Vielseitigkeit als Stärke
McDavid kann Tore erzaubern, aber er erkämpft sie sich auch. Er weiß, wo er stehen muss. Sein erster NHL-Hattrick gegen die Dallas Stars vergangene Woche war kein schöner: Ein Tor war eigentlich ein Eigentor von John Klingberg und die weiteren beiden Treffer erzielte er schmutzig als Abstauber.
Doch es geht nicht nur um die Art der Tore, sondern auch der Zeitpunkt ist eminent wichtig.
Als McDavid in seiner Rookie-Saison nach einer dreimonatigen Verletzungspause seinen Schlüsselbeinbruch auskuriert hatte, feierte er am 2. Februar sein Comeback gegen die Blue Jackets.
Und was für eines. Er lieferte zwei Assists und schoss dieses Tor, das die Frage, ob er jemals zurückkommen werde oder nicht, im Keim ersticken ließ. Gleich drei Columbus-Verteidiger ließ der dynamische Center unnachahmlich wie Statisten stehen. Auch der Goalie hatte bei dem unglaublichen Stick-Handling keine Chance. Ein wichtiges Tor zur richtigen Zeit. McDavid brachte sein Team mit diesem 2:1-Führungstreffer auf die Siegerstraße. Und sich selbst wieder aufs Eis.
Das Team ist abhängig
Dass das Supertalent unlängst mit 19 Jahren und 266 Tagen zum jüngsten NHL-Kapitän aller Zeiten aufgestiegen ist, scheint angesichts seiner Leitungen nur folgerichtig. Derzeit führt er die Liga nach Punkten und Assists an. Was gibt es da noch schlechtes zu sagen? Abhängigkeit.

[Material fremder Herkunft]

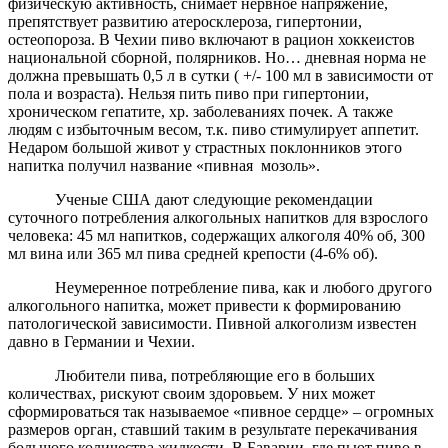
физическую активность, снимает нервное напряжение,
препятствует развитию атеросклероза, гипертонии,
остеопороза. В Чехии пиво включают в рацион хоккеистов
национальной сборной, полярников. Но… дневная норма не
должна превышать 0,5 л в сутки ( +/- 100 мл в зависимости от
пола и возраста). Нельзя пить пиво при гипертонии,
хроническом гепатите, хр. заболеваниях почек. А также
людям с избыточным весом, т.к. пиво стимулирует аппетит.
Недаром большой живот у страстных поклонников этого
напитка получил название «пивная мозоль».
Ученые США дают следующие рекомендации
суточного потребления алкогольных напитков для взрослого
человека: 45 мл напитков, содержащих алкоголя 40% об, 300
мл вина или 365 мл пива средней крепости (4-6% об).
Неумеренное потребление пива, как и любого другого
алкогольного напитка, может привести к формированию
патологической зависимости. Пивной алкоголизм известен
давно в Германии и Чехии.
Любители пива, потребляющие его в больших
количествах, рискуют своим здоровьем. У них может
сформироваться так называемое «пивное сердце» – огромных
размеров орган, ставший таким в результате перекачивания
большого количества жидкости. В Баварии, где пьют пиво в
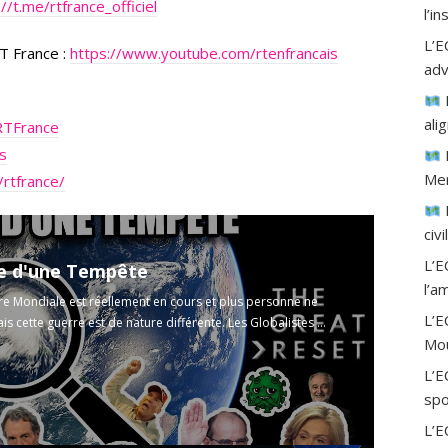
://t.me/rtfrance_officiel
l’i
L’E
T France :
https://www.youtube.com/rtenfrancais
adv
ali
RTFrance
is
Mer
rtfrance/
civ
L’E
e d'une Tempête
l’a
e Mondiale est réellement en cours et plus personne ne
L’
is cette guerre est de nature différente. Les Globalistes ...
Mou
L’E
spo
L’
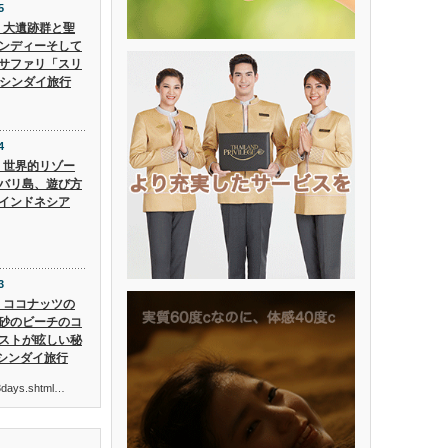
5
5】大遺跡群と聖
ンディーそして
サファリ「スリ
 シンダイ旅行
4
4】世界的リゾー
バリ島、遊び方
インドネシア
3
3】ココナッツの
砂のビーチのコ
ストが眩しい秘
 シンダイ旅行
ur3days.shtml…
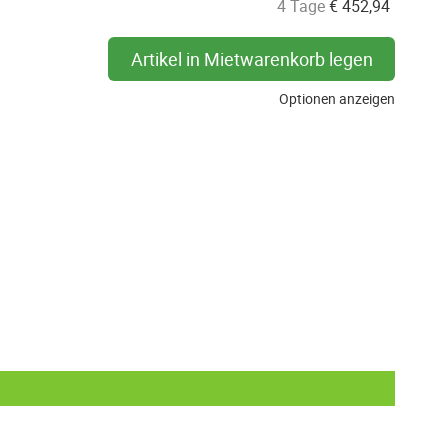
4 Tage
€
452,94
Artikel in Mietwarenkorb legen
Optionen anzeigen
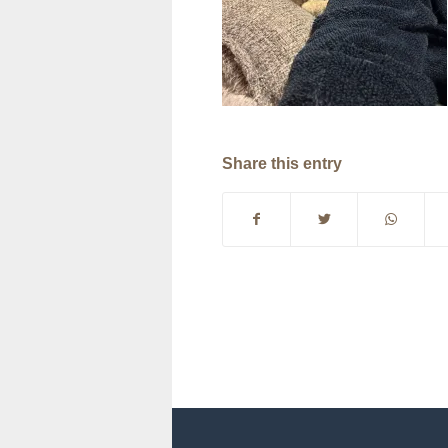
Share this entry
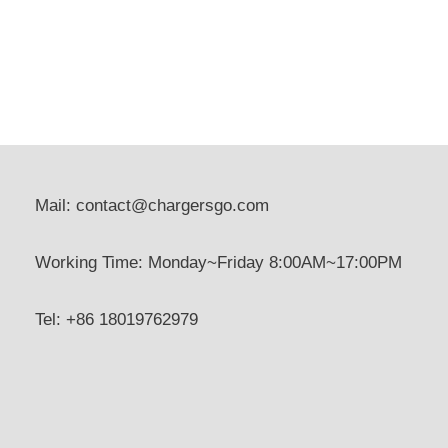
Mail: contact@chargersgo.com
Working Time: Monday~Friday 8:00AM~17:00PM
Tel: +86 18019762979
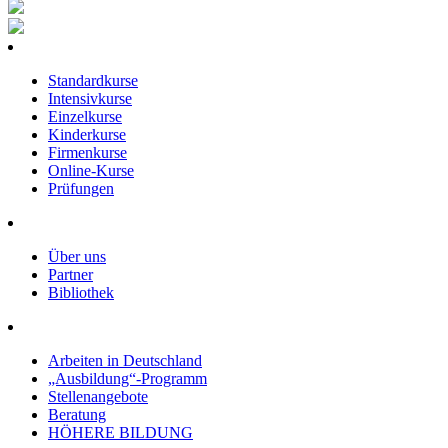
Standardkurse
Intensivkurse
Einzelkurse
Kinderkurse
Firmenkurse
Online-Kurse
Prüfungen
Über uns
Partner
Bibliothek
Arbeiten in Deutschland
„Ausbildung“-Programm
Stellenangebote
Beratung
HÖHERE BILDUNG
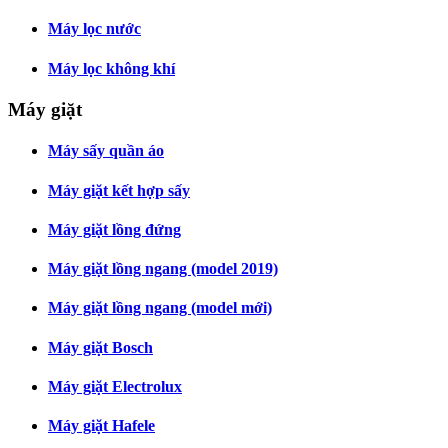
Máy lọc nước
Máy lọc không khí
Máy giặt
Máy sấy quần áo
Máy giặt kết hợp sấy
Máy giặt lồng đứng
Máy giặt lồng ngang (model 2019)
Máy giặt lồng ngang (model mới)
Máy giặt Bosch
Máy giặt Electrolux
Máy giặt Hafele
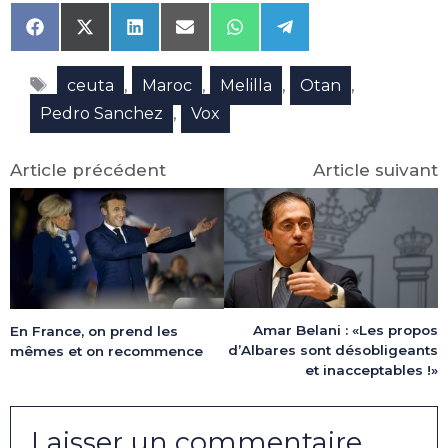
Share
Share
Share
Share
Share
Share
on
on
on
on
on
on
Facebook
X
LinkedIn
Email
WhatsApp
Telegram
Étiquettes
(Twitter)
,
,
,
,
ceuta
Maroc
Melilla
Otan
,
Pedro Sanchez
Vox
Article précédent
Article suivant
Amar Belani : «Les propos
En France, on prend les
d’Albares sont désobligeants
mêmes et on recommence
et inacceptables !»
Laisser un commentaire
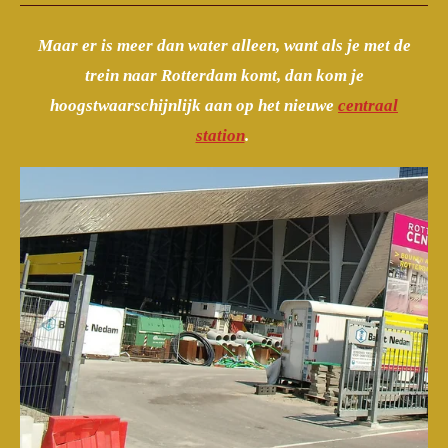
Maar er is meer dan water alleen, want als je met de
trein naar Rotterdam komt, dan kom je
hoogstwaarschijnlijk aan op het nieuwe
centraal
station
.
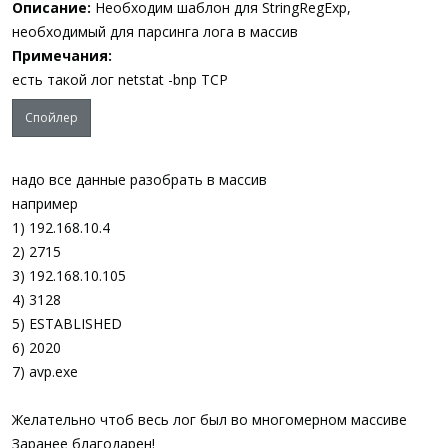
Описание:
Необходим шаблон для StringRegExp,
необходимый для парсинга лога в массив
Примечания:
есть такой лог netstat -bnp TCP
Спойлер
надо все данные разобрать в массив
например
1) 192.168.10.4
2) 2715
3) 192.168.10.105
4) 3128
5) ESTABLISHED
6) 2020
7) avp.exe
Желательно чтоб весь лог был во многомерном массиве
Заранее благодарен!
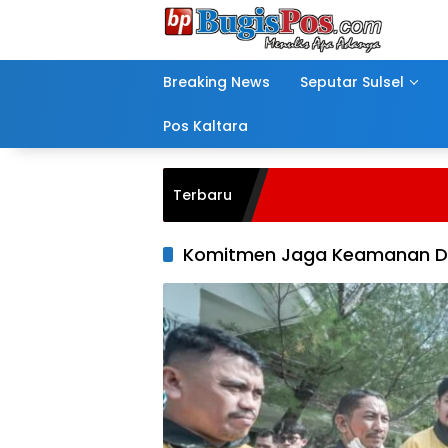
Langsung
ke
konten
Breaking News
Seputar Sulsel
Pos Kaltara
Terbaru
Komitmen Jaga Keamanan D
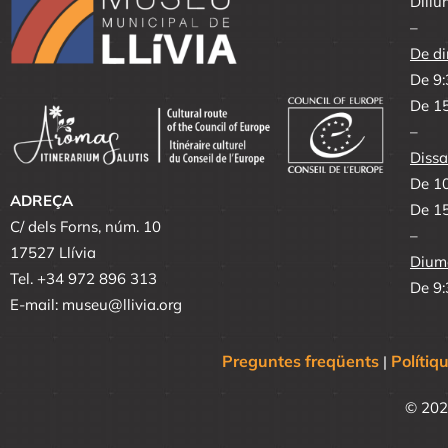
Dillu
–
De di
De 9:
De 15
–
Dissa
De 10
ADREÇA
De 15
C/ dels Forns, núm. 10
–
17527 Llívia
Diume
Tel. +34 972 896 313
De 9:
E-mail: museu@llivia.org
Preguntes freqüents
Polítiq
|
© 202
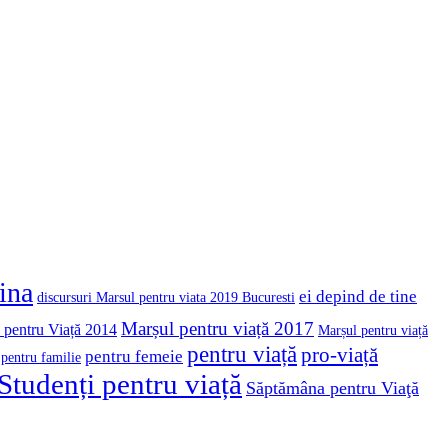
cina
ei depind de tine
discursuri Marsul pentru viata 2019 Bucuresti
Marșul pentru viață 2017
 pentru Viață 2014
Marșul pentru viață
pentru viață
pro-viață
pentru femeie
pentru familie
Studenți pentru viață
Săptămâna pentru Viaţă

In dieser Saison hatte McDavid eine für ihn äußerst ungewöhnliche Torflaute. Über den halben November konnte er in zehn Spielen in Folge den Puck nicht im Netz unterbringen. Die Oilers schwächelten gewaltig und verloren gleich sieben dieser zehn Spiele - inklusive fünf Niederlagen in Serie.
Und das, obwohl es neben McDavid noch andere zuverlässige Scorer im Ensemble gibt. Auch Draisaitl spielt derzeit eine richtig gute Rolle und überzeugt als zweitbester Scorer des Teams zusammen mit Eberle. Und das, obwohl der Deutsche auf dem Papier nur der dritte Center hinter McDavid und Nugent-Hopkins ist. Dennoch steht er seinem Kapitän im Powerplay als Flügelstürmer zur Seite und traf so in den letzten beiden Spielen dreifach.
Der Trend der Jugend
McDavid ist aber nicht nur das Gesicht der Oilers, sondern auch das einer neuen Generation. Crosby, Evgeni Malkin und Alexander Ovechkin gehören mittlerweile zur alten Garde und müssen auf lange Sicht Platz machen.
Die Liste der jungen Spieler ist lang und sie wird immer länger. Die NHL hat definitiv kein Nachwuchsproblem und die Oilers stehen sinnbildlich für den bevorstehenden Wandel. Vielleicht sogar für die nächsten zehn Jahre?